Minus the good looks and established fan base. Although I've whined incessantly about my ATM problems and inability to get cash in this country, I've got a longer term problem of not being paid for my work until the beginning of November. In good spirits I've taken this as a sign to be more frugal in my spending.
The second challenge associated with spending less is finding creative ways to prepare the same base set of ingredients. I'm a chronic over eater so this is major problem. I watched someone else make spaghetti and I noticed they heated the tomato sauce in olive oil first, before pouring it in the pasta. After eating spaghetti this way for two weeks, I have to say it makes the sauce somehow more fragrant with a greater depth of flavor. Of course, this observation may be in error much the way one sees color after hitting ones head on a white wall several times.
Another money saving tactic is to purposely increase your breadth of flavors slowly. For example, if I want to eat meat sauce, I don't. I eat plain sauce for a week until I am so sick of it, then I go and buy meat. If I'd had meat from the get-go, would I be buying scallops now? For this reason I just broke down and bought a jar of pepper yesterday. I also have basil but I haven't opened it, maybe after the salt runs out.
Finally, make the food hotter. If the temperature is high enough, your taste buds can't tell the difference. That's why some restaurants serve food on plates straight from the kiln. A burning hand, burning mouth, the latter is more convenient for me.
Now onto the deals.
1. Pasta is cheep. Well, relatively. Stores always have pasta on sale, so you can get a kilo for under a euro. Plus with an enormous diversity of shapes, you can imagine, akin to the M&M syndrome, that they all taste different.
2. Sauce is cheap and basic. Unlike the US where you can find more sauce flavors than Heinz has varieties (herein lies the point, you really only need one good one) here it seems the "flavored" sauces are relegated to a small corner of the shelf, the rest stocked with endless rows of tomatoes cooked in water. Not even basil is added. The best part is the price: everyday, 700g for 0.50 euros. Sometimes when I am in a rush I just drink it from the bottle.

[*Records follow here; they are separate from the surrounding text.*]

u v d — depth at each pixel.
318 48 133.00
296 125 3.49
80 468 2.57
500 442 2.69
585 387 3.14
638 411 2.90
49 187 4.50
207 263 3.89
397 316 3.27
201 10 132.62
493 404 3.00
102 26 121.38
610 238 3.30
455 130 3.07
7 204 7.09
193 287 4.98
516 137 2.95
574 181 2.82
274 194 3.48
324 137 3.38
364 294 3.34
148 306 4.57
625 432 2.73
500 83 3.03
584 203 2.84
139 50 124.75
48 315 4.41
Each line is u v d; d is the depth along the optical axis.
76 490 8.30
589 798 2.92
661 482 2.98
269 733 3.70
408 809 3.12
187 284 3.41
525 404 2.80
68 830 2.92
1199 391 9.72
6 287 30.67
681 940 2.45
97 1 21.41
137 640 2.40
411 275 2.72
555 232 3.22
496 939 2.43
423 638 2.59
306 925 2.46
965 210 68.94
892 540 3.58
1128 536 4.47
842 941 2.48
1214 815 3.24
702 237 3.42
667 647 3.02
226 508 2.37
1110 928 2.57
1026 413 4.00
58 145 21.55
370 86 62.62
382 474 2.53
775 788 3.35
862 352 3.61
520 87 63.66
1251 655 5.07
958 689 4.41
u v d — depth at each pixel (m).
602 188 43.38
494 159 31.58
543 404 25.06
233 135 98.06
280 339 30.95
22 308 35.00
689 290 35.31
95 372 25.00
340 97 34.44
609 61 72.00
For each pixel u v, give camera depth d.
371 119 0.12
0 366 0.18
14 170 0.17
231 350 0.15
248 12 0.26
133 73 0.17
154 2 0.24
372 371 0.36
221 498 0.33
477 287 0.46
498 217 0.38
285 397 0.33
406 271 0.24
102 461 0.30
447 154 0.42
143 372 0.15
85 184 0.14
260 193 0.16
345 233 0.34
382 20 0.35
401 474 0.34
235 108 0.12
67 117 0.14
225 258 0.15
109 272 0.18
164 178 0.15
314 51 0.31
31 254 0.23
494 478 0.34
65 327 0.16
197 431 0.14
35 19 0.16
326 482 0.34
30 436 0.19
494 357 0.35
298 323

3. Breads, and starchy substances. All it would take is one meal here to do in poor Mr. Atkins, if all that bacon fat hadn't gotten him first. Bread is everywhere and eaten always. All sorts of delicious breads, as well as the most boring, dry flat breadsticks. After a few minutes of chewing they still feel like napkins stuffed in your mouth. Their only use is to desiccate your mouth after drinking pasta sauce. (see above) The good news is the bakeries are open around 6am, and several stay open past 10 at night. Bread is cheap, and when it's dry enough you can put it in milk like cereal.
4. Cookies. I don't know why they're so cheap, but I get bags of different kinds, (well that's a stretch it's the same sort of dough in different shapes) one kilo for 0.75 euros. That's a bargain. For breakfast you can break them up and mix it with the dried bread for a sweetened cereal, or you can eat them crushed with yogurt. They have a mild malty sweetness that goes well with everything.
All in all, even though my lunch is being paid for (a big help, I eat all the rolls when no one is looking) I am eating breakfast and lunch for under 30 euros a week. I should be Rachel Ray's guest guide while she's in Italy. She won't be eating Prosciutto, that's for sure.